**Records for processing**
Segment Open

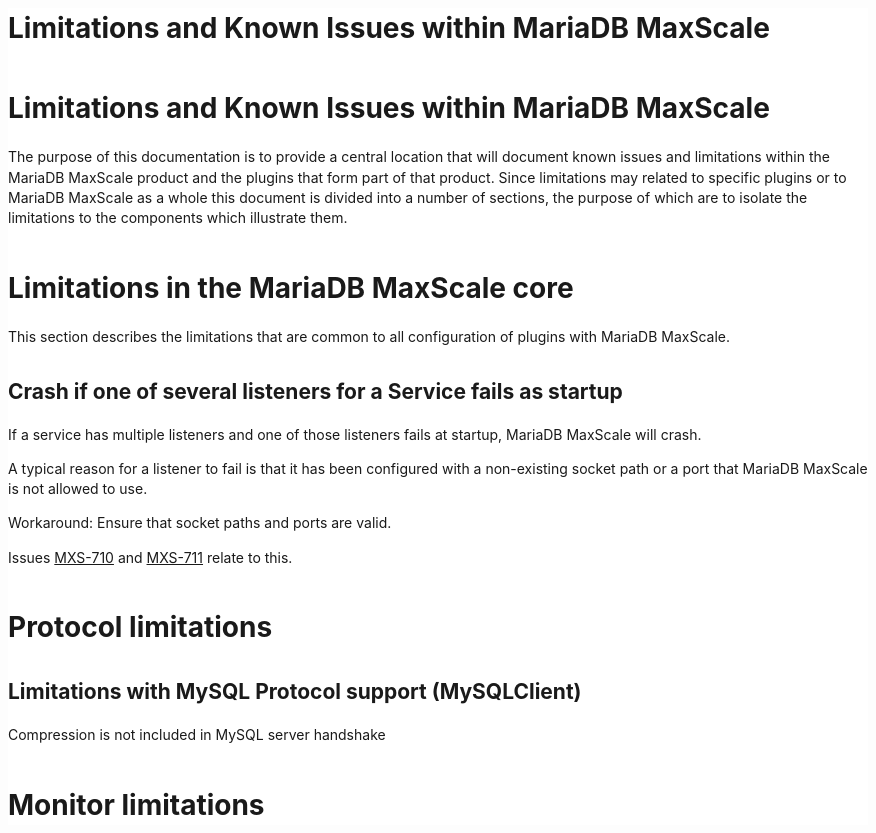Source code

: 
# Limitations and Known Issues within MariaDB MaxScale

# Limitations and Known Issues within MariaDB MaxScale


The purpose of this documentation is to provide a central location that
will document known issues and limitations within the MariaDB MaxScale product and
the plugins that form part of that product. Since limitations may related
to specific plugins or to MariaDB MaxScale as a whole this document is divided
into a number of sections, the purpose of which are to isolate the
limitations to the components which illustrate them.


# Limitations in the MariaDB MaxScale core


This section describes the limitations that are common to all
configuration of plugins with MariaDB MaxScale.


## Crash if one of several listeners for a Service fails as startup


If a service has multiple listeners and one of those listeners fails
at startup, MariaDB MaxScale will crash.


A typical reason for a listener to fail is that it has been configured
with a non-existing socket path or a port that MariaDB MaxScale is not allowed
to use.


Workaround: Ensure that socket paths and ports are valid.


Issues [MXS-710](https://jira.mariadb.org/browse/MXS-710) and
[MXS-711](https://jira.mariadb.org/browse/MXS-711) relate to this.


# Protocol limitations


## Limitations with MySQL Protocol support (MySQLClient)


Compression is not included in MySQL server handshake


# Monitor limitations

Segment Closed

An exact transcription of the material is required, without any pictures.

Source code

: 
# Limitations and Known Issues within MariaDB MaxScale

# Limitations and Known Issues within MariaDB MaxScale


The purpose of this documentation is to provide a central location that
will document known issues and limitations within the MariaDB MaxScale product and
the plugins that form part of that product. Since limitations may related
to specific plugins or to MariaDB MaxScale as a whole this document is divided
into a number of sections, the purpose of which are to isolate the
limitations to the components which illustrate them.


# Limitations in the MariaDB MaxScale core


This section describes the limitations that are common to all
configuration of plugins with MariaDB MaxScale.


## Crash if one of several listeners for a Service fails as startup


If a service has multiple listeners and one of those listeners fails
at startup, MariaDB MaxScale will crash.


A typical reason for a listener to fail is that it has been configured
with a non-existing socket path or a port that MariaDB MaxScale is not allowed
to use.


Workaround: Ensure that socket paths and ports are valid.


Issues [MXS-710](https://jira.mariadb.org/browse/MXS-710) and
[MXS-711](https://jira.mariadb.org/browse/MXS-711) relate to this.


# Protocol limitations


## Limitations with MySQL Protocol support (MySQLClient)


Compression is not included in MySQL server handshake


# Monitor limitations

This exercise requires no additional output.